**Your instructions**
Transcribe verbatim the passage of the article on the payment-card processor breach that falls between "Visa-MasterCard Account Breach" and "statement later on.", inclusive.

**Supplied text**
-- Opening Marker --
Visa-MasterCard Account Breach Currently Under Investigation

March 30, 2012
By: Steve Anderson

A payment-card processor's network, which handles transactions for Visa and MasterCard (News - Alert) alike, has reportedly been breached. As a result, more than 10 million card numbers may have been compromised.

Banks nationwide were put on alert following the breach with warnings that specific payment cards may have already been used fraudulently. MasterCard went on record saying they were currently conducting their own investigation into the possibility of a breach, stating their concern over any possibility that cardholders could be inconvenienced.  MasterCard also stated that none of its own systems had been compromised in the breach. Visa, for its part, is planning to issue a statement later on.

Investigators are currently suspecting, according to reports from USA Today, Dominican street gangs that managed to enter the system via a series of knowledge-based authentication questions and that the fraud is currently targeting commercial credit and debit card accounts. The breach is being described as “mushrooming”, so even those accounts not currently affected may well be in the days to come. Regardless of where the breach originated, the onus will now fall on card issuers to make their potentially affected customers aware of the situation.
-- Closing Marker --
**Stored data**
-- Opening Marker --
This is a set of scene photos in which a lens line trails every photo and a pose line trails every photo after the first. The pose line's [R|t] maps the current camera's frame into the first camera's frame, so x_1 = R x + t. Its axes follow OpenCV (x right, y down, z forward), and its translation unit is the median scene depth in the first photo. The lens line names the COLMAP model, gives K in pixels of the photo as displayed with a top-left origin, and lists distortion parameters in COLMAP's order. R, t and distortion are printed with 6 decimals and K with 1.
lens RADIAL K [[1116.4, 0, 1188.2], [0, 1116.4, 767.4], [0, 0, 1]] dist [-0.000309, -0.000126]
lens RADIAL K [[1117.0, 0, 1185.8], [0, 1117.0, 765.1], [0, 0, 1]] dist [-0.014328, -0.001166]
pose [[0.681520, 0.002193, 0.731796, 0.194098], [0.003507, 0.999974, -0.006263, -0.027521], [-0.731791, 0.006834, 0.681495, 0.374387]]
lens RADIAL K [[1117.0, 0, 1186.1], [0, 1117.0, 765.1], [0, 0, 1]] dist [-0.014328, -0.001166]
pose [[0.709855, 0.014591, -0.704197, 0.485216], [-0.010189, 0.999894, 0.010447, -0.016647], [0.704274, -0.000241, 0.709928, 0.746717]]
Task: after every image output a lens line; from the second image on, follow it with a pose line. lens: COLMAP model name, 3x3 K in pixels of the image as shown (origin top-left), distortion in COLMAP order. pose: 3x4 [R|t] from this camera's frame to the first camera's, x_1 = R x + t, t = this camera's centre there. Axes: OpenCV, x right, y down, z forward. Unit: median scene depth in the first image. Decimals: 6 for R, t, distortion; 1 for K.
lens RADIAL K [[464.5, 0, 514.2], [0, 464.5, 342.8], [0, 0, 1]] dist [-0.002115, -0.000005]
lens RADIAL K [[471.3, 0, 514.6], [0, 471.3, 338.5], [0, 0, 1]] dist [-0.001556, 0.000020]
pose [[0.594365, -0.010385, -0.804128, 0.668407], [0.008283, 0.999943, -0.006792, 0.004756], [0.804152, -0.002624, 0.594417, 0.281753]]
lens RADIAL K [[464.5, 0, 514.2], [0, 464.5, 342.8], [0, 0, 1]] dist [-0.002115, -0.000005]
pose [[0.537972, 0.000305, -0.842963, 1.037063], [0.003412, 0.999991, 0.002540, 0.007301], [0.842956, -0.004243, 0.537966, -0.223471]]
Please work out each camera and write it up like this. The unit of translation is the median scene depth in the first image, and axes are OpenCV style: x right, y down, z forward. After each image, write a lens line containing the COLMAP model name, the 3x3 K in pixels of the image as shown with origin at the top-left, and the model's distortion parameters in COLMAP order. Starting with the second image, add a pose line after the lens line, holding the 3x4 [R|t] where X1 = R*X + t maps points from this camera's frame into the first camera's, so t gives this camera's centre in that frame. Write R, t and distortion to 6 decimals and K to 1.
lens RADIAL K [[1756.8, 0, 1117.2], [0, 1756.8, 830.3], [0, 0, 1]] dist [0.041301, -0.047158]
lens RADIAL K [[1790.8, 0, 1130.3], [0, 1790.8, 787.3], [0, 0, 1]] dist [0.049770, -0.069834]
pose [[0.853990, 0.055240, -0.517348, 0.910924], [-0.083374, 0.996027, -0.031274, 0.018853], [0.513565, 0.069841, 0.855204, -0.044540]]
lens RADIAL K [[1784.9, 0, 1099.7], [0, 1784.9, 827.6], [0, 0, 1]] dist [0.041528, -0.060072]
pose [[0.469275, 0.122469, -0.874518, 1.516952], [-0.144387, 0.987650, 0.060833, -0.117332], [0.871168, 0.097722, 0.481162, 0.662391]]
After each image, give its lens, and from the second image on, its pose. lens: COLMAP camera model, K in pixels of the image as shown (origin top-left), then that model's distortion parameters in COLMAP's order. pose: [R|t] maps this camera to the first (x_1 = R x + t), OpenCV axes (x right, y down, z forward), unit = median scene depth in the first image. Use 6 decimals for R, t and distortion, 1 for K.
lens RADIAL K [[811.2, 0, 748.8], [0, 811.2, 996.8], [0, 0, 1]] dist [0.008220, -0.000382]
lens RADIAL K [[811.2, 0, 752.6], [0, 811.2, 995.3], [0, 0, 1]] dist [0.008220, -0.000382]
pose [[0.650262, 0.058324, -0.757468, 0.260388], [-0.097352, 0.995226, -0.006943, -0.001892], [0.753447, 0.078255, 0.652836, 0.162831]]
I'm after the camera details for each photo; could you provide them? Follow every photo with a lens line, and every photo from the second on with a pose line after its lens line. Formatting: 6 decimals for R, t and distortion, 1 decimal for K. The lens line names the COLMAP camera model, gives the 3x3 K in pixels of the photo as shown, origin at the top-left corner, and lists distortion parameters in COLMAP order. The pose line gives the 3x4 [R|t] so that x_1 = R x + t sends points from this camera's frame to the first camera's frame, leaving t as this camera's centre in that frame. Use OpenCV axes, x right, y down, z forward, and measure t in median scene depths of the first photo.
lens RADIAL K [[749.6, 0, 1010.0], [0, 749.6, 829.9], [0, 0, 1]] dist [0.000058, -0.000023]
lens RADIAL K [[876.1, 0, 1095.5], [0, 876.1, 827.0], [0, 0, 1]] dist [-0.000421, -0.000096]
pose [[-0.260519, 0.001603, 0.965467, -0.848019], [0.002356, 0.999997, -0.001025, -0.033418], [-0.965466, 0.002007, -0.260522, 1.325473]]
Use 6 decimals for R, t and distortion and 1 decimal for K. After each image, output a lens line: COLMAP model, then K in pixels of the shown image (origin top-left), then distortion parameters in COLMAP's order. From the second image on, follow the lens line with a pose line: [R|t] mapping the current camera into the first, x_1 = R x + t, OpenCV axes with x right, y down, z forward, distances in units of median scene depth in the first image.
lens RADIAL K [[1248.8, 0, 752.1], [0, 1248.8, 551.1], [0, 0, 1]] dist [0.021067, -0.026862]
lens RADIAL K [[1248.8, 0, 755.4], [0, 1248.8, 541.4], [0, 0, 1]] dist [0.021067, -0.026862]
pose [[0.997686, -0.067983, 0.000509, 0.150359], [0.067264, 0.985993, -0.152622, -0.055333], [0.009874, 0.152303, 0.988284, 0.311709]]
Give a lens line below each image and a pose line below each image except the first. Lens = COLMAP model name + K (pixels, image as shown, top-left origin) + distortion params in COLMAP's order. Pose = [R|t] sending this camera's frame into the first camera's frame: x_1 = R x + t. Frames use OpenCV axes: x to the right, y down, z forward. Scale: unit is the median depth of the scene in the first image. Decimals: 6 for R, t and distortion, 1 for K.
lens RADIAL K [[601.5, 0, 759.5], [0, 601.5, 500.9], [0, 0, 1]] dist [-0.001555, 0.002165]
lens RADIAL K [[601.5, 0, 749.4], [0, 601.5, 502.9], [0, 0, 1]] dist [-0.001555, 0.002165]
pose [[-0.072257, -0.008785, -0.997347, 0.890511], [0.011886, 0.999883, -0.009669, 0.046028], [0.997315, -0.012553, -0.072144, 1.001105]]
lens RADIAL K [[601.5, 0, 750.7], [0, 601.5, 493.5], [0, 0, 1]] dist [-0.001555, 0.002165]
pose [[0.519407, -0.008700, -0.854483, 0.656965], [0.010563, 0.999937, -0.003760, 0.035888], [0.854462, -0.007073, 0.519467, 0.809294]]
-- Closing Marker --
**Answer box**
Visa-MasterCard Account Breach Currently Under Investigation

March 30, 2012
By: Steve Anderson

A payment-card processor's network, which handles transactions for Visa and MasterCard (News - Alert) alike, has reportedly been breached. As a result, more than 10 million card numbers may have been compromised.

Banks nationwide were put on alert following the breach with warnings that specific payment cards may have already been used fraudulently. MasterCard went on record saying they were currently conducting their own investigation into the possibility of a breach, stating their concern over any possibility that cardholders could be inconvenienced.  MasterCard also stated that none of its own systems had been compromised in the breach. Visa, for its part, is planning to issue a statement later on.